Human-level play in the game of Diplomacy by combining language models with strategic reasoning – CICERO

December 12, 2022

On the 22nd of November, 2022 the Meta AI™ research group announced the launch of CICERO, an AI program that can play the board game Diplomacy at a human-level performance.

CICERO is a step forward in solving the challenge of language emulation. It uses a combination of NLP (Natural Language Processing) and strategic reasoning to negotiate and cooperate with the human players.

Diplomacy, the game

Diplomacy is a board game that simulates the politics and warfare of the early 20th century. It was created by Allan B. Calhamer in 1954. The game is played by two to seven players, each of whom represents one of the major European powers of the time, such as England, France, or Russia. The objective of the game is to gain control of a majority of the main cities and provinces of Europe.

The game is known for its complex strategy. It requires careful planning, negotiation and coordination. Diplomacy™ is more complex than most other board games. The players must use diplomacy and negotiation to form alliances between themselves and conquer territory. They must also be prepared for betrayal and backstabbing as other players try to outmaneuver them.

These challenges were all easily overcome by CICERO.

The Model

According to the research paper released by Meta AI in Science, the main architecture of CICERO is based on two modules: Controllable Dialogue and Strategic Reasoning.

CICERO generates a dialogue using a pre-trained LM (Language Model) and based on this dialogue it outputs a message. The message is the result of a filtering process in which the low-quality messages are rejected.

The Strategic Reasoning selects the future intents and actions of the AI. This module runs a planning algorithm that predicts the policies of all other players and helps CICERO in choosing an optimal action. It predicts everyone’s policy based on the dialogue it produced from interacting with the other players. CICERO then chooses the policy with the highest chance of winning.

CICERO code is open source and you can check it out on GitHub.

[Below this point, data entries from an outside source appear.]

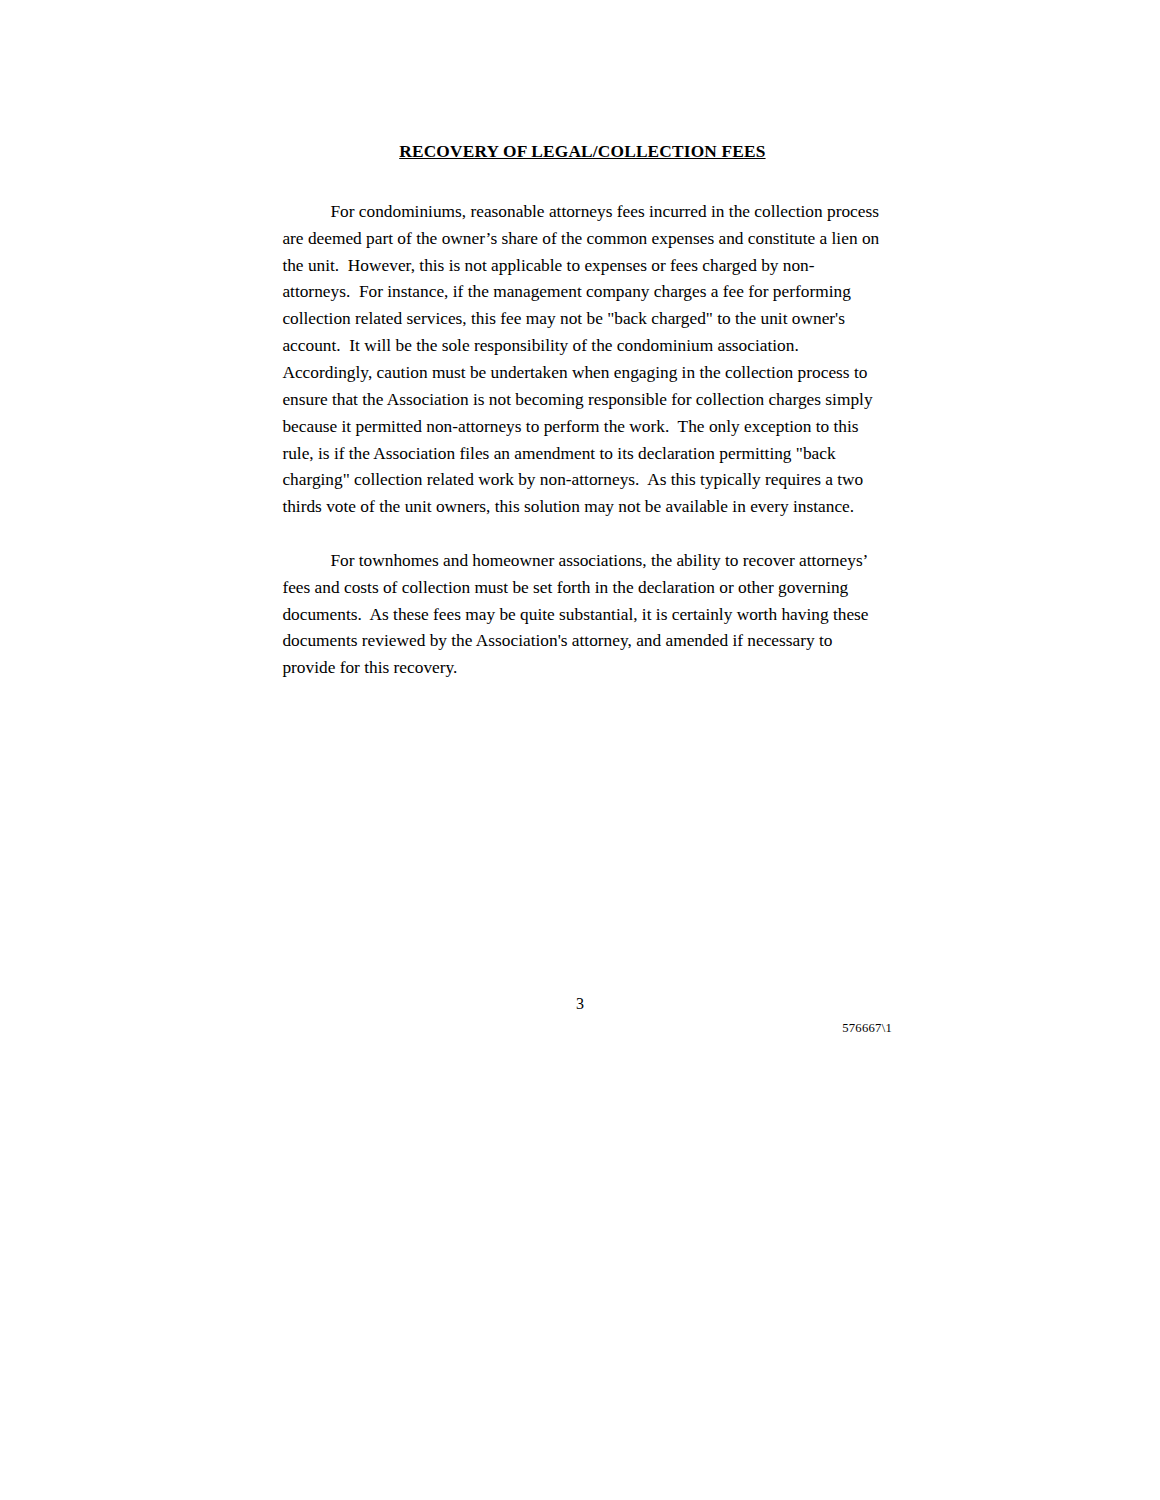RECOVERY OF LEGAL/COLLECTION FEES
For condominiums, reasonable attorneys fees incurred in the collection process are deemed part of the owner’s share of the common expenses and constitute a lien on the unit. However, this is not applicable to expenses or fees charged by non-attorneys. For instance, if the management company charges a fee for performing collection related services, this fee may not be "back charged" to the unit owner's account. It will be the sole responsibility of the condominium association. Accordingly, caution must be undertaken when engaging in the collection process to ensure that the Association is not becoming responsible for collection charges simply because it permitted non-attorneys to perform the work. The only exception to this rule, is if the Association files an amendment to its declaration permitting "back charging" collection related work by non-attorneys. As this typically requires a two thirds vote of the unit owners, this solution may not be available in every instance.
For townhomes and homeowner associations, the ability to recover attorneys’ fees and costs of collection must be set forth in the declaration or other governing documents. As these fees may be quite substantial, it is certainly worth having these documents reviewed by the Association's attorney, and amended if necessary to provide for this recovery.
3
576667\1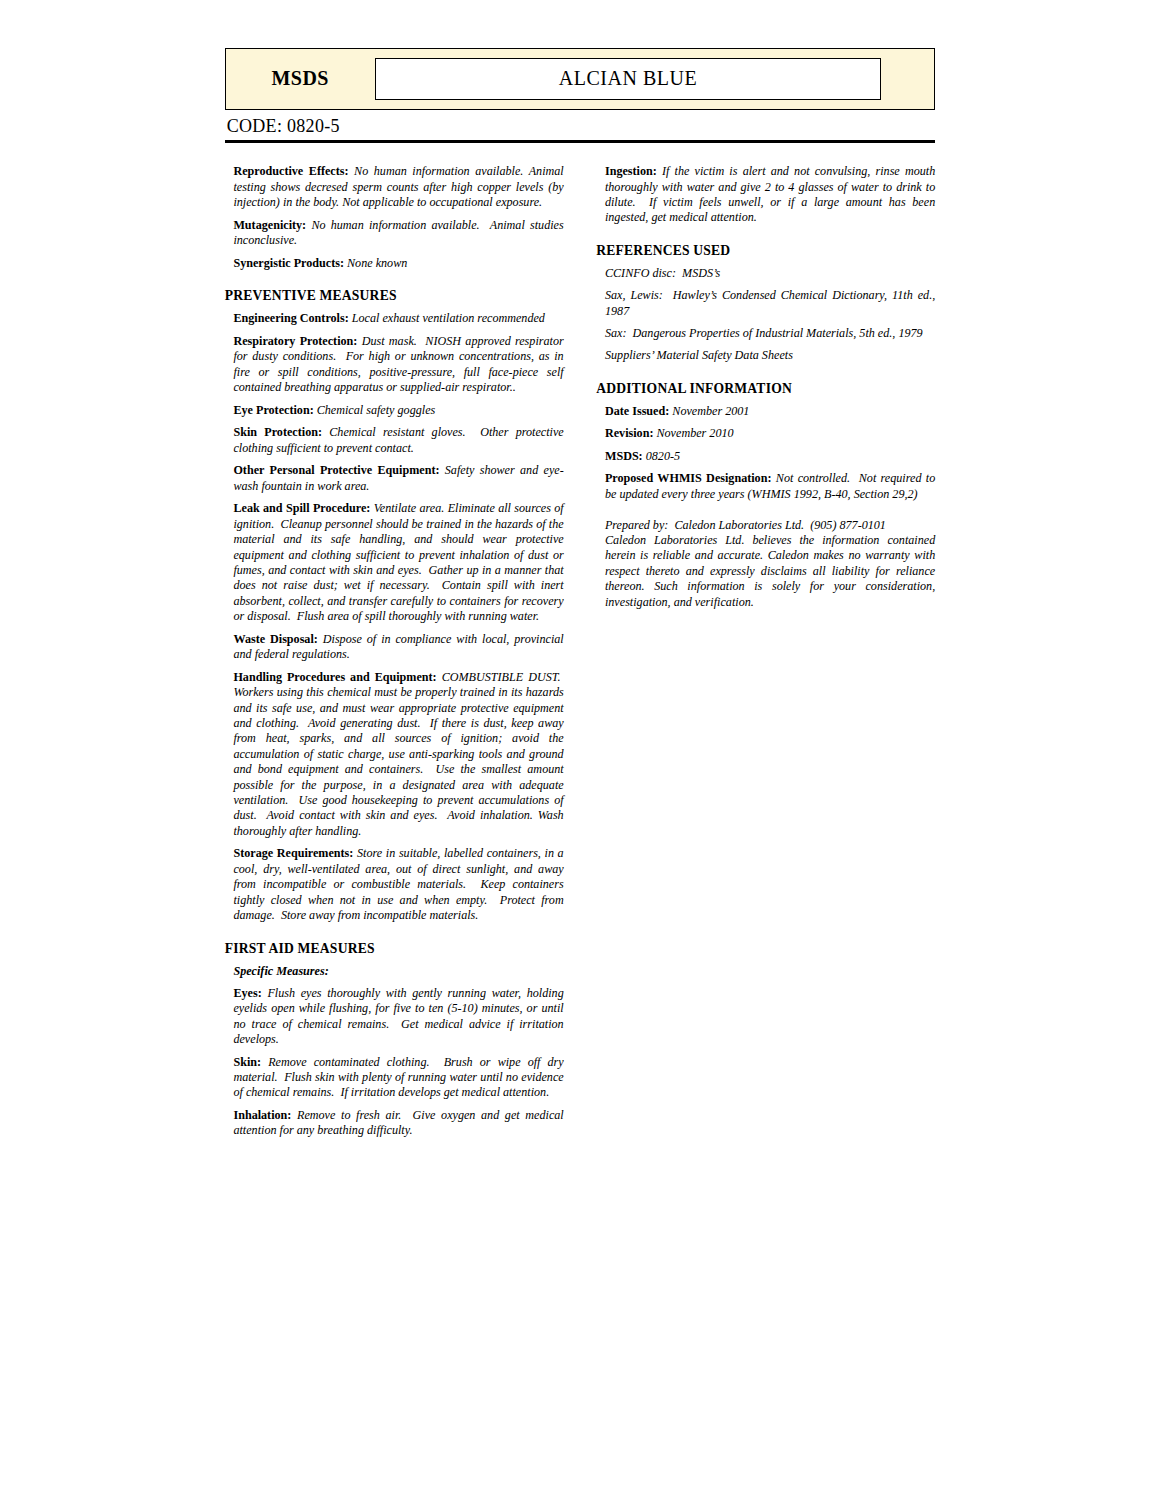MSDS
ALCIAN BLUE
CODE: 0820-5
Reproductive Effects: No human information available. Animal testing shows decresed sperm counts after high copper levels (by injection) in the body. Not applicable to occupational exposure.
Mutagenicity: No human information available. Animal studies inconclusive.
Synergistic Products: None known
Preventive Measures
Engineering Controls: Local exhaust ventilation recommended
Respiratory Protection: Dust mask. NIOSH approved respirator for dusty conditions. For high or unknown concentrations, as in fire or spill conditions, positive-pressure, full face-piece self contained breathing apparatus or supplied-air respirator..
Eye Protection: Chemical safety goggles
Skin Protection: Chemical resistant gloves. Other protective clothing sufficient to prevent contact.
Other Personal Protective Equipment: Safety shower and eye-wash fountain in work area.
Leak and Spill Procedure: Ventilate area. Eliminate all sources of ignition. Cleanup personnel should be trained in the hazards of the material and its safe handling, and should wear protective equipment and clothing sufficient to prevent inhalation of dust or fumes, and contact with skin and eyes. Gather up in a manner that does not raise dust; wet if necessary. Contain spill with inert absorbent, collect, and transfer carefully to containers for recovery or disposal. Flush area of spill thoroughly with running water.
Waste Disposal: Dispose of in compliance with local, provincial and federal regulations.
Handling Procedures and Equipment: COMBUSTIBLE DUST. Workers using this chemical must be properly trained in its hazards and its safe use, and must wear appropriate protective equipment and clothing. Avoid generating dust. If there is dust, keep away from heat, sparks, and all sources of ignition; avoid the accumulation of static charge, use anti-sparking tools and ground and bond equipment and containers. Use the smallest amount possible for the purpose, in a designated area with adequate ventilation. Use good housekeeping to prevent accumulations of dust. Avoid contact with skin and eyes. Avoid inhalation. Wash thoroughly after handling.
Storage Requirements: Store in suitable, labelled containers, in a cool, dry, well-ventilated area, out of direct sunlight, and away from incompatible or combustible materials. Keep containers tightly closed when not in use and when empty. Protect from damage. Store away from incompatible materials.
First Aid Measures
Specific Measures:
Eyes: Flush eyes thoroughly with gently running water, holding eyelids open while flushing, for five to ten (5-10) minutes, or until no trace of chemical remains. Get medical advice if irritation develops.
Skin: Remove contaminated clothing. Brush or wipe off dry material. Flush skin with plenty of running water until no evidence of chemical remains. If irritation develops get medical attention.
Inhalation: Remove to fresh air. Give oxygen and get medical attention for any breathing difficulty.
Ingestion: If the victim is alert and not convulsing, rinse mouth thoroughly with water and give 2 to 4 glasses of water to drink to dilute. If victim feels unwell, or if a large amount has been ingested, get medical attention.
References Used
CCINFO disc: MSDS’s
Sax, Lewis: Hawley’s Condensed Chemical Dictionary, 11th ed., 1987
Sax: Dangerous Properties of Industrial Materials, 5th ed., 1979
Suppliers’ Material Safety Data Sheets
Additional Information
Date Issued: November 2001
Revision: November 2010
MSDS: 0820-5
Proposed WHMIS Designation: Not controlled. Not required to be updated every three years (WHMIS 1992, B-40, Section 29,2)
Prepared by: Caledon Laboratories Ltd. (905) 877-0101
Caledon Laboratories Ltd. believes the information contained herein is reliable and accurate. Caledon makes no warranty with respect thereto and expressly disclaims all liability for reliance thereon. Such information is solely for your consideration, investigation, and verification.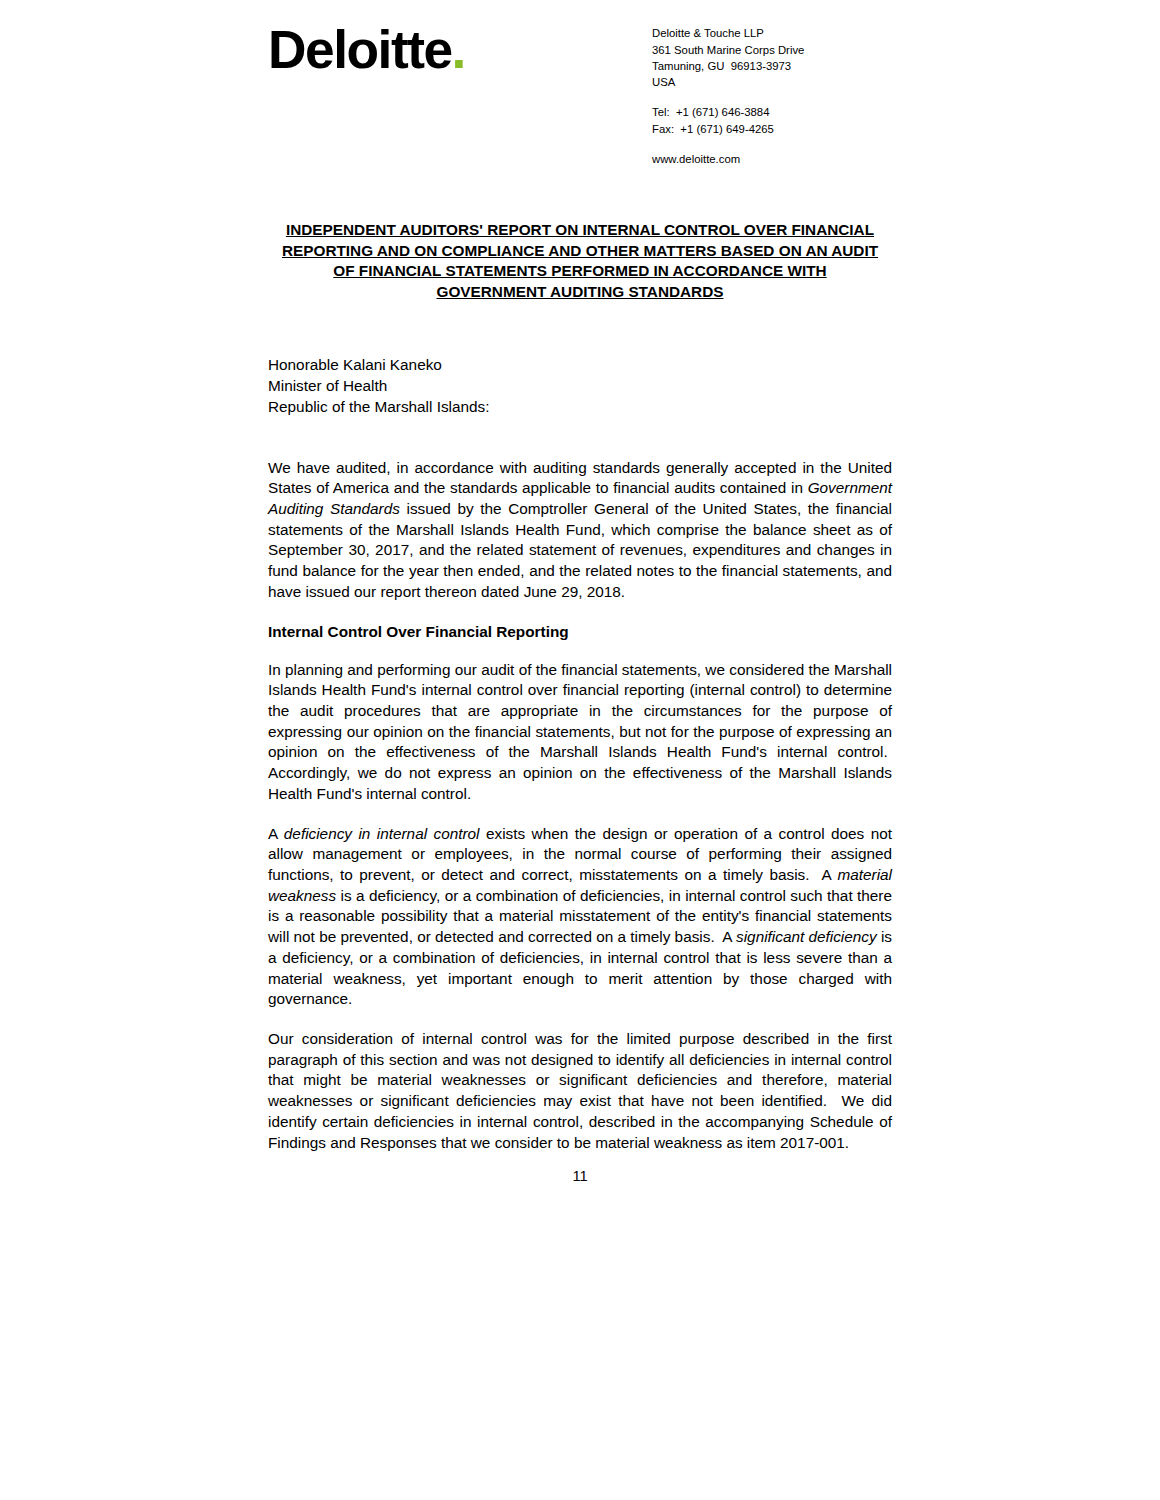Deloitte.
Deloitte & Touche LLP
361 South Marine Corps Drive
Tamuning, GU 96913-3973
USA
Tel: +1 (671) 646-3884
Fax: +1 (671) 649-4265
www.deloitte.com
INDEPENDENT AUDITORS' REPORT ON INTERNAL CONTROL OVER FINANCIAL REPORTING AND ON COMPLIANCE AND OTHER MATTERS BASED ON AN AUDIT OF FINANCIAL STATEMENTS PERFORMED IN ACCORDANCE WITH GOVERNMENT AUDITING STANDARDS
Honorable Kalani Kaneko
Minister of Health
Republic of the Marshall Islands:
We have audited, in accordance with auditing standards generally accepted in the United States of America and the standards applicable to financial audits contained in Government Auditing Standards issued by the Comptroller General of the United States, the financial statements of the Marshall Islands Health Fund, which comprise the balance sheet as of September 30, 2017, and the related statement of revenues, expenditures and changes in fund balance for the year then ended, and the related notes to the financial statements, and have issued our report thereon dated June 29, 2018.
Internal Control Over Financial Reporting
In planning and performing our audit of the financial statements, we considered the Marshall Islands Health Fund's internal control over financial reporting (internal control) to determine the audit procedures that are appropriate in the circumstances for the purpose of expressing our opinion on the financial statements, but not for the purpose of expressing an opinion on the effectiveness of the Marshall Islands Health Fund's internal control. Accordingly, we do not express an opinion on the effectiveness of the Marshall Islands Health Fund's internal control.
A deficiency in internal control exists when the design or operation of a control does not allow management or employees, in the normal course of performing their assigned functions, to prevent, or detect and correct, misstatements on a timely basis. A material weakness is a deficiency, or a combination of deficiencies, in internal control such that there is a reasonable possibility that a material misstatement of the entity's financial statements will not be prevented, or detected and corrected on a timely basis. A significant deficiency is a deficiency, or a combination of deficiencies, in internal control that is less severe than a material weakness, yet important enough to merit attention by those charged with governance.
Our consideration of internal control was for the limited purpose described in the first paragraph of this section and was not designed to identify all deficiencies in internal control that might be material weaknesses or significant deficiencies and therefore, material weaknesses or significant deficiencies may exist that have not been identified. We did identify certain deficiencies in internal control, described in the accompanying Schedule of Findings and Responses that we consider to be material weakness as item 2017-001.
11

Can humans still beat CICERO?

Being a bot, it is easier for CICERO to handle many conversations simultaneously. It is very talkative which ironically could be one of its weak points. Moreover, CICERO is almost entirely honest but in Diplomacy™ the players often make use of betrayal and dishonesty to win the game. For this reason, it is still possible to beat the algorithm at this game.

Conclusion

Language models that imitate human language are a big challenge in the field of AI. The technology behind CICERO and other language-processing models are lowering the communication barriers between AI-powered agents and the real world.